> **IHRE AUFGABE**:
Beantworten Sie die folgenden Fragen anhand des Ausgangstexts unten.
(a) An welchem Tag erhob die Klägerin die Klage auf Zahlung von 16 884,29 Euro?
(b) Wie entschied das LSG über die Berufung der Klägerin, und von welchem Tag stammt dieses Urteil?
(c) Über welchen Betrag hinaus lehnte die Beklagte eine Auszahlung ab?

::: AUSGANGSTEXT :::

Die Klägerin hat am 18.7.2017 vor dem SG Oldenburg gegen die Abrechnung vom 5.4.2017 und den Widerspruchsbescheid vom 3.7.2017 geklagt. Bereits am 20.6.2017 hatte sie dort eine auf Zahlung von 16 884,29 Euro gerichtete Klage erhoben. Das SG hat die Klagen nach Verbindung zur gemeinsamen Verhandlung und Entscheidung abgewiesen (Urteil vom 8.10.2019). Das LSG hat die dagegen von der Klägerin eingelegte Berufung zurückgewiesen (Urteil vom 23.7.2020). Zur Begründung hat es ausgeführt, eine Mitteilung über den endgültigen Einbehalt einer Renten­nachzahlung im Rahmen einer Schlussrechnung weise Verwaltungsaktqualität auf. Zwar trete die Erfüllungsfiktion des § 107 SGB X von Gesetzes wegen ein. Eine Abrechnungsmitteilung der Beklagten an den Versicherten stelle jedoch im Einzelfall die Rechtslage für alle Beteiligten ver­bindlich fest. Das Schreiben vom 5.4.2017 enthalte jedenfalls bei einer Auslegung nach dem objektiven Empfängerhorizont einen Verwaltungsakt betreffend den Einbehalt. Die Beklagte sei auch zum Erlass eines solchen Verwaltungsakts befugt gewesen. Dies ergebe sich aus § 107 SGB X. In der Sache habe die Beklagte zutreffend eine Auszahlung über den Betrag von 1876,55 Euro hinaus abgelehnt. Insoweit gelte der Anspruch der Klägerin auf Rentenzahlung gemäß § 107 Abs 1 SGB X als erfüllt.

::: GESPEICHERTE DATEN :::

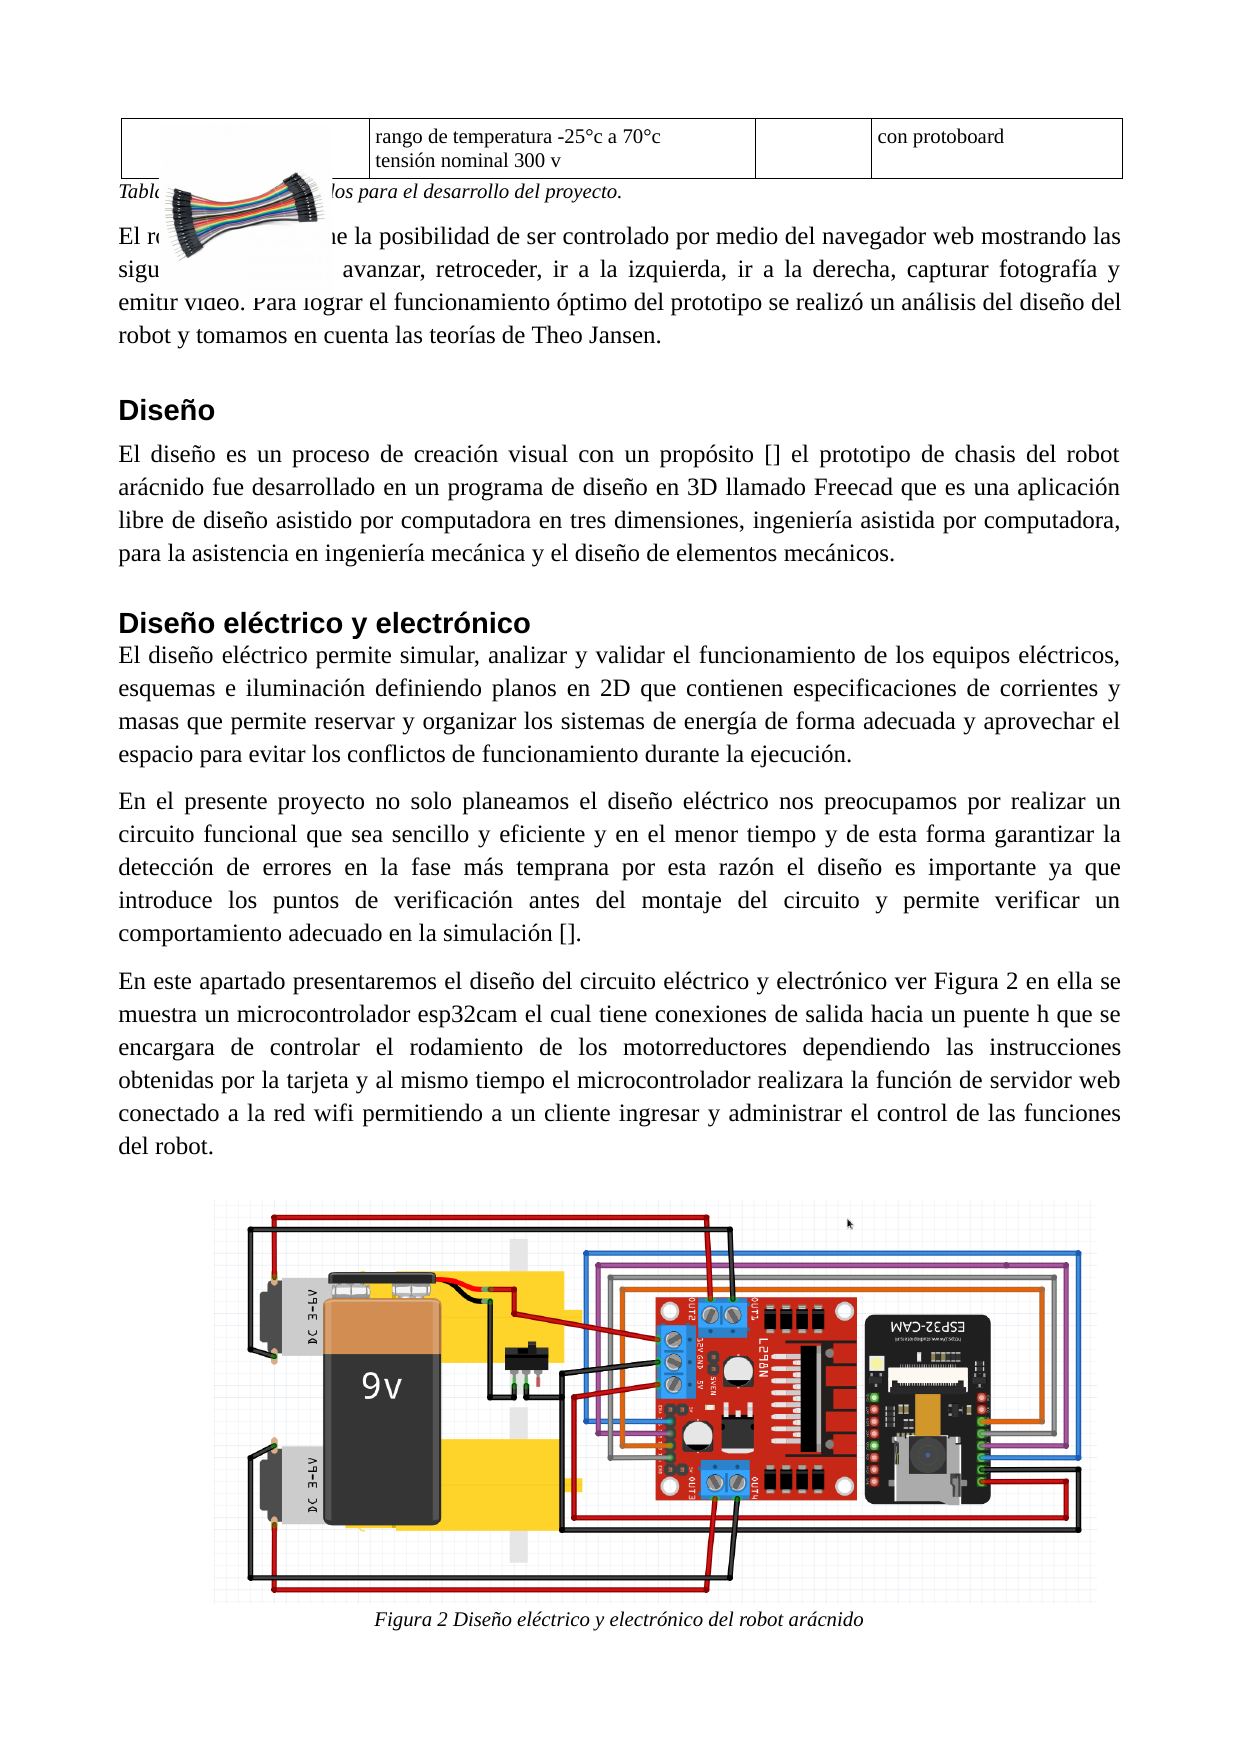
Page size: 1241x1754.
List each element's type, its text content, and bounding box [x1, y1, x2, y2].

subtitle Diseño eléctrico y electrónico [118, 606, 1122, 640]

:::

> **LÖSUNG**:
(a) Am 20.6.2017.
(b) Das LSG wies die Berufung mit Urteil vom 23.7.2020 zurück.
(c) Über den Betrag von 1876,55 Euro hinaus.